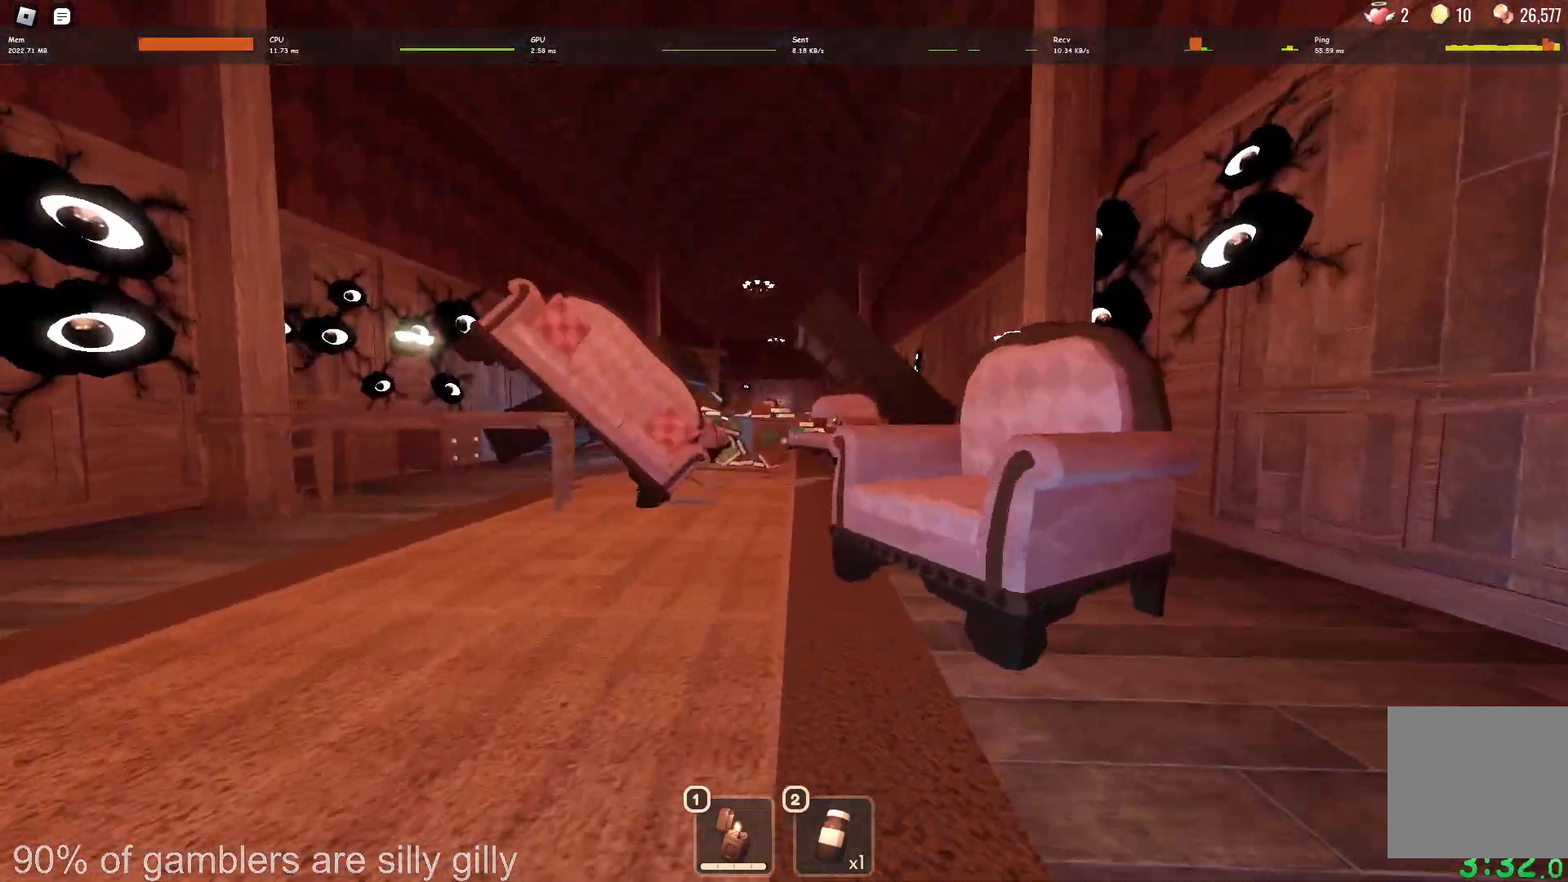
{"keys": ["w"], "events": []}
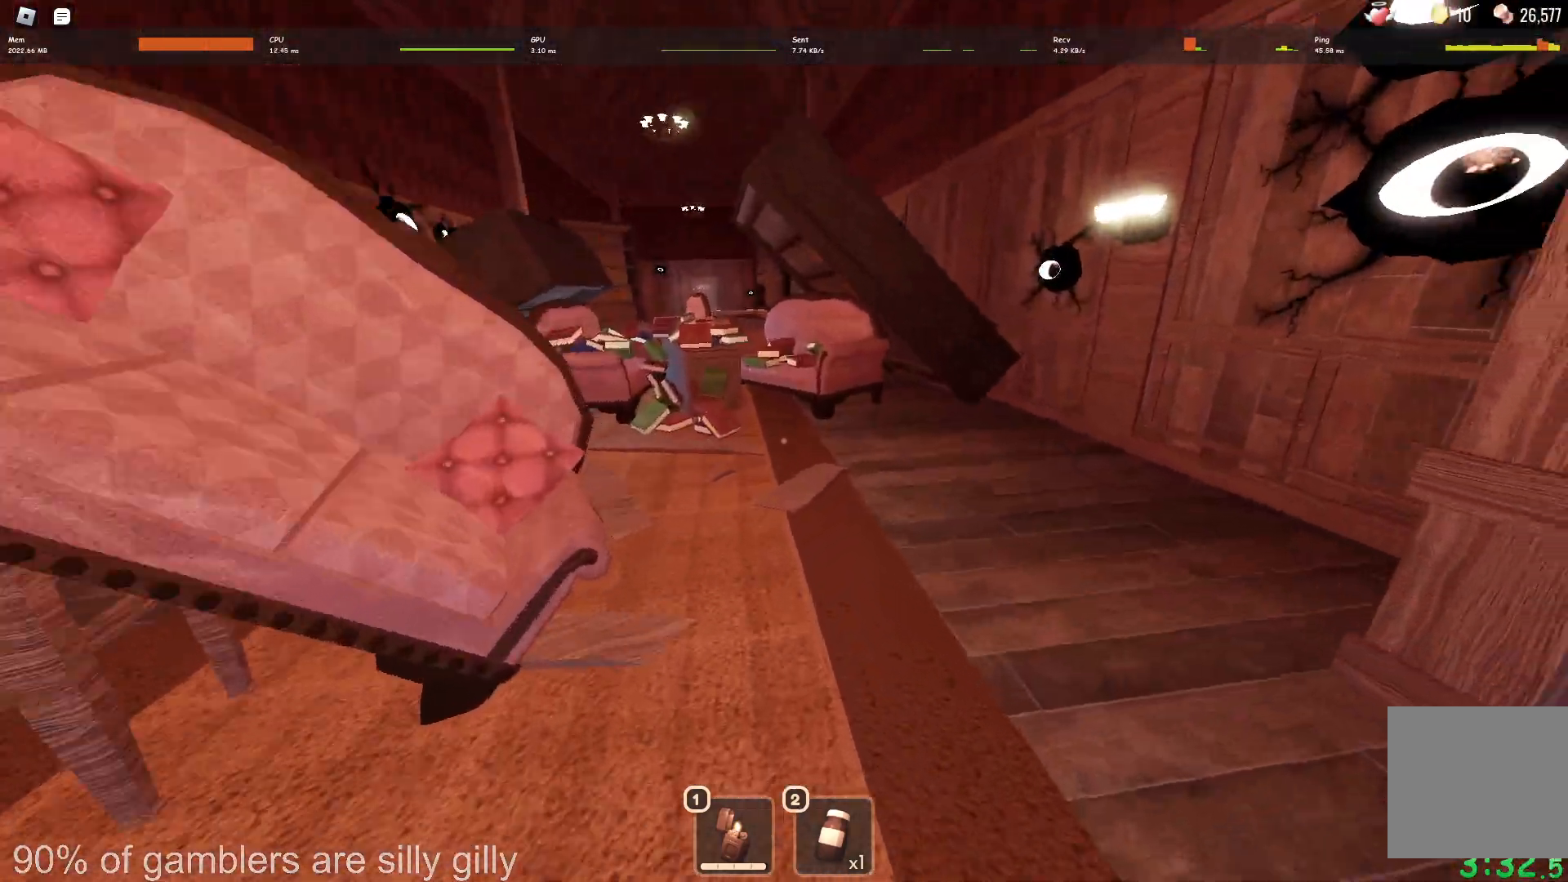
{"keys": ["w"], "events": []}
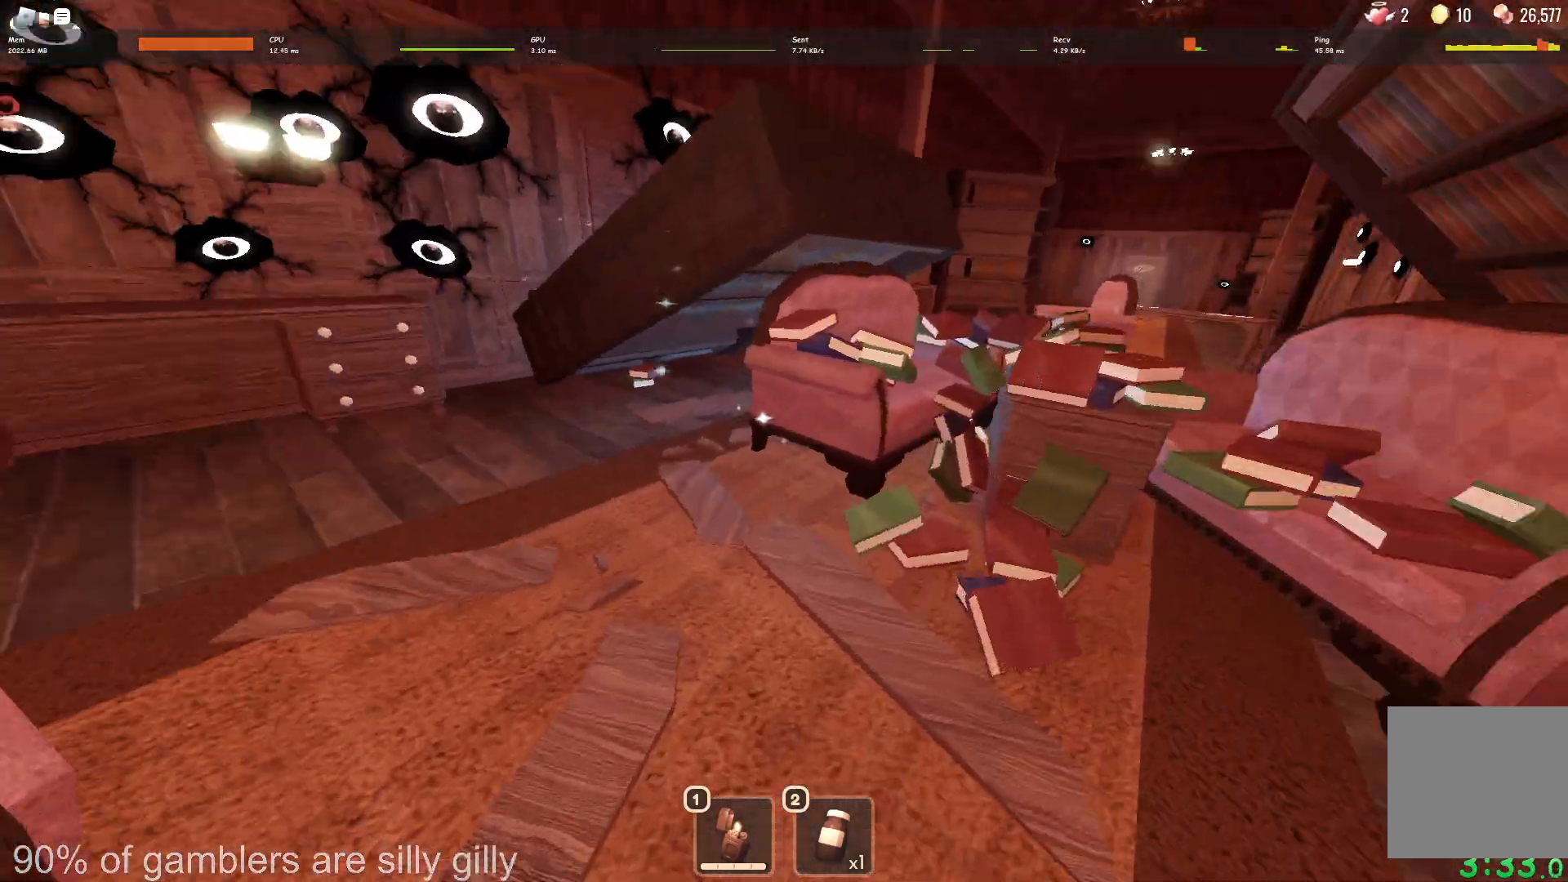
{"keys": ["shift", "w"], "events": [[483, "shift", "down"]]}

● ● ● ● ● ● ●

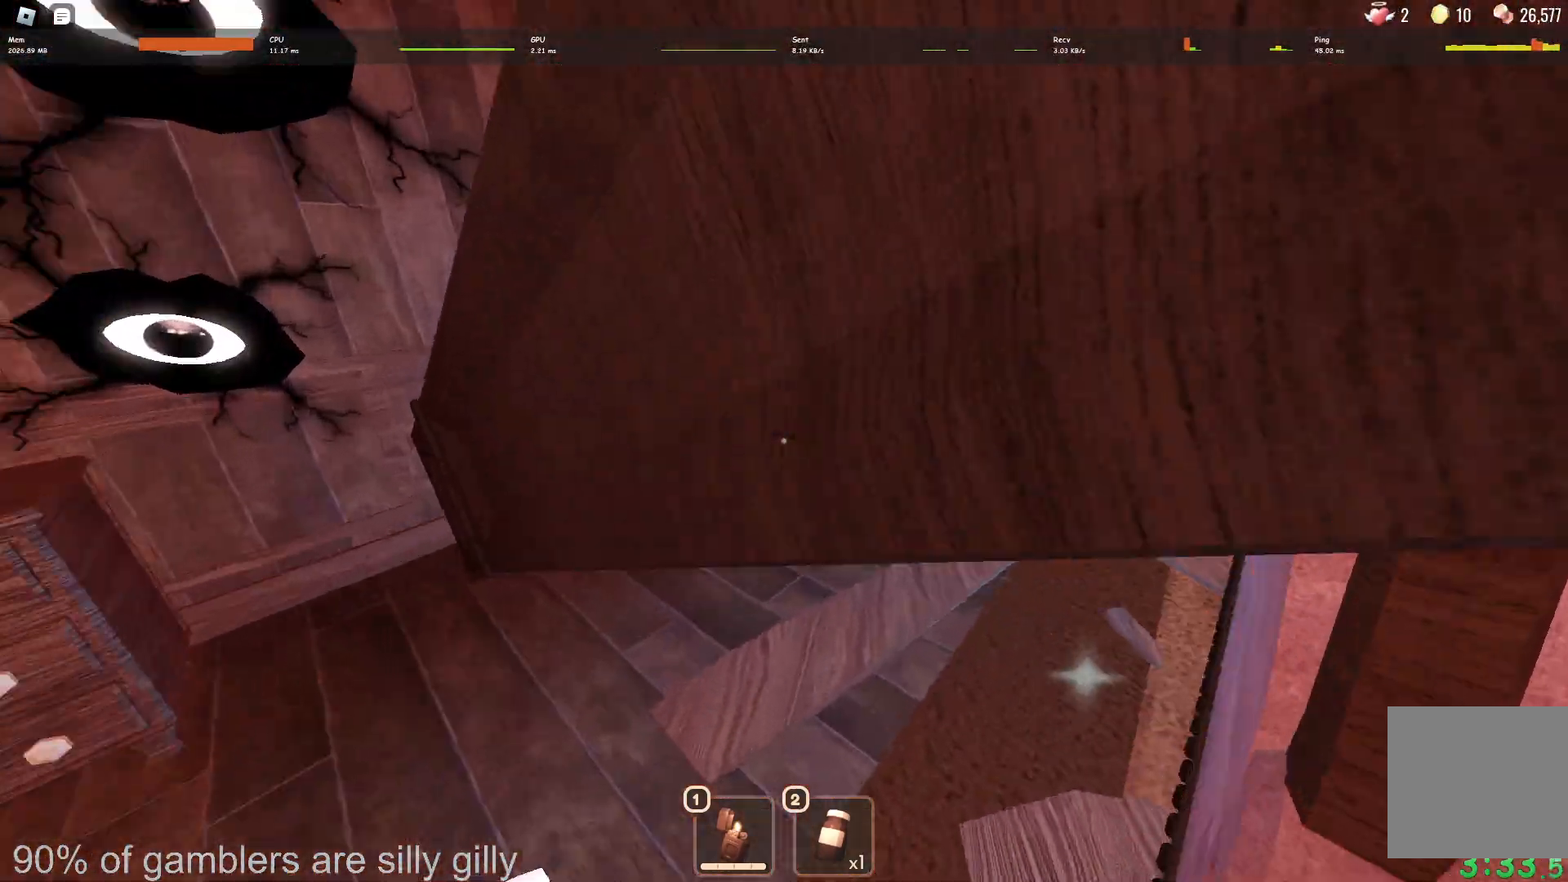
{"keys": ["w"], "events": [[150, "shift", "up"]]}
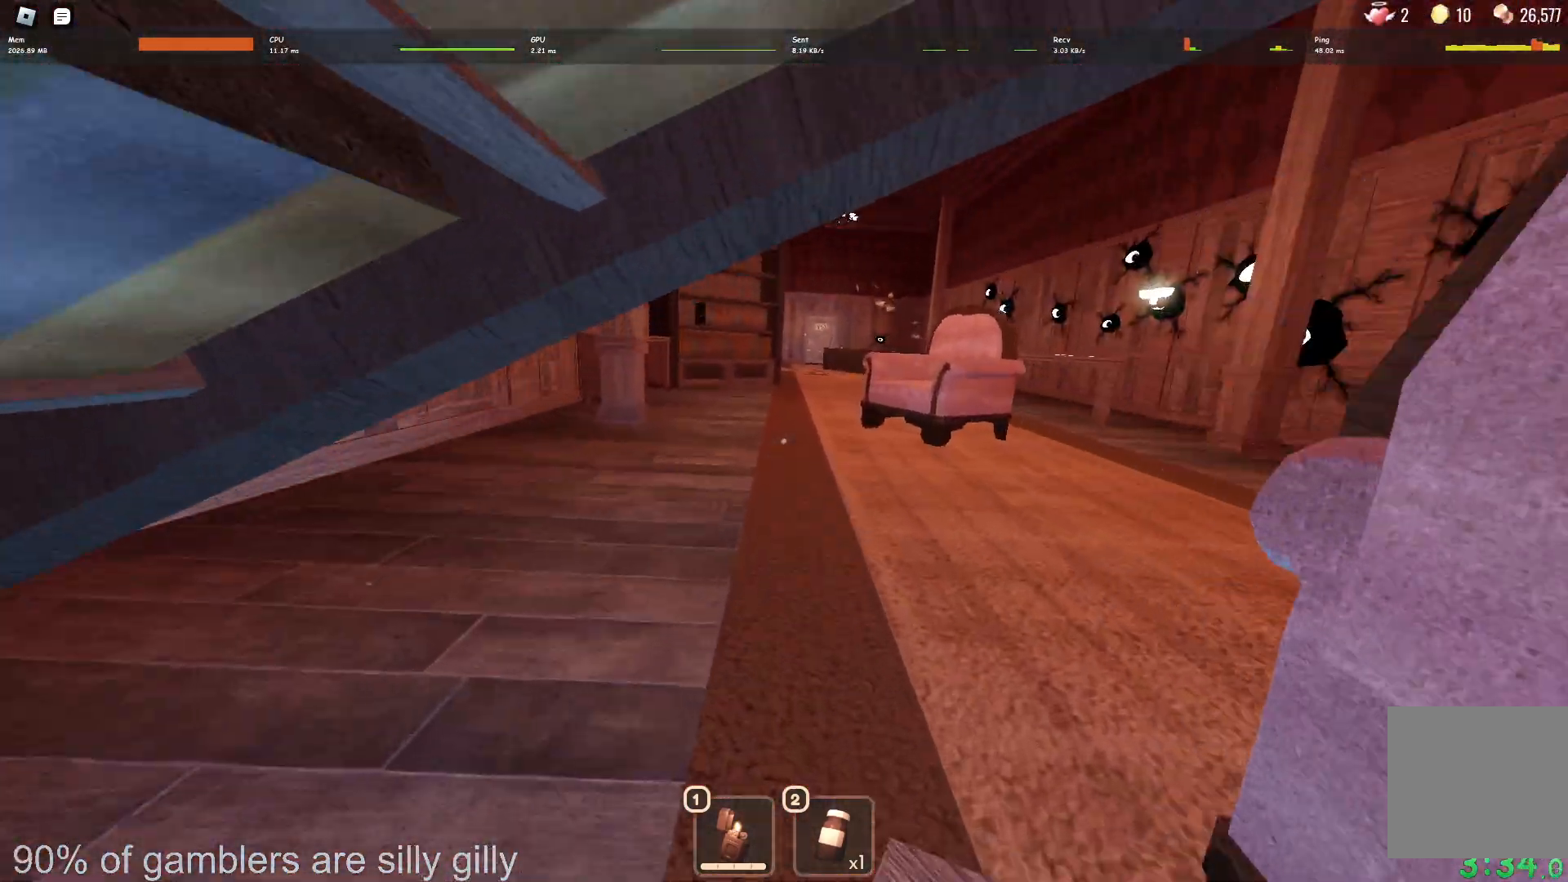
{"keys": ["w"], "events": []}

● ● ● ● ● ● ●

EXERCISE DETAILS:
When a line above includes the word "shift", please list that line.

WORKED SOLUTION:
{"keys": ["shift", "w"], "events": [[483, "shift", "down"]]}
{"keys": ["w"], "events": [[150, "shift", "up"]]}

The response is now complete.